Directly below the feed roller 11, a side sheet 64 partially covering this laterally is arranged as an extension of the swivel frame 7. The height of the side coulter 64 corresponds approximately to the height of the end of the swivel frame 7 that is adjacent to it above, wherein it runs approximately parallel to the opposite end of the swivel frame 7 pointing towards a conveyor 12.
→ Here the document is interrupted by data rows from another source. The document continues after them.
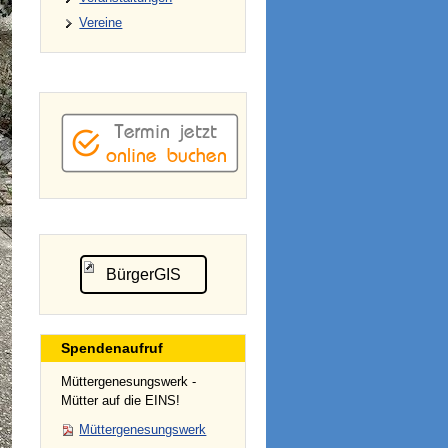
Vereine
BürgerGIS
Spendenaufruf
Müttergenesungswerk -
Mütter auf die EINS!
Müttergenesungswerk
The conveyor 12 is arranged between the wheel axle 13 and the vehicle frame 4. It has an inclination essentially corresponding to the swivel frame. A run 58 formed from upper and lower run runs over deflection axes 52 and 53, as well as over support rolls 54 and 55 and tensioning rolls 56 and 57. The transport direction of the conveyor 12 and of the waste pickup 9 arranged in the swivel frame 7 is the same and in the direction of the rear end of the vehicle 1 directed. Similar to the swivel frame 7, the conveyor 12 also has side-guiding plates 66.

In Figure 1, the vehicle frame 4 is shown lifted relative to the wheel axle 13. Two support arms 62 and 63 connected to the vehicle frame 4 point from the vehicle frame in the direction of the wheel axis 13. A lifting cylinder 61 is arranged centrally between them. A lifting piston 60 is almost completely extended from the lifting cylinder 61, with a holding part 59 partially encompassing the wheel axle 13 being arranged at its end. This has a cross section similar to an isosceles triangle. The reciprocating piston 60 is connected in the center to the base of this triangle.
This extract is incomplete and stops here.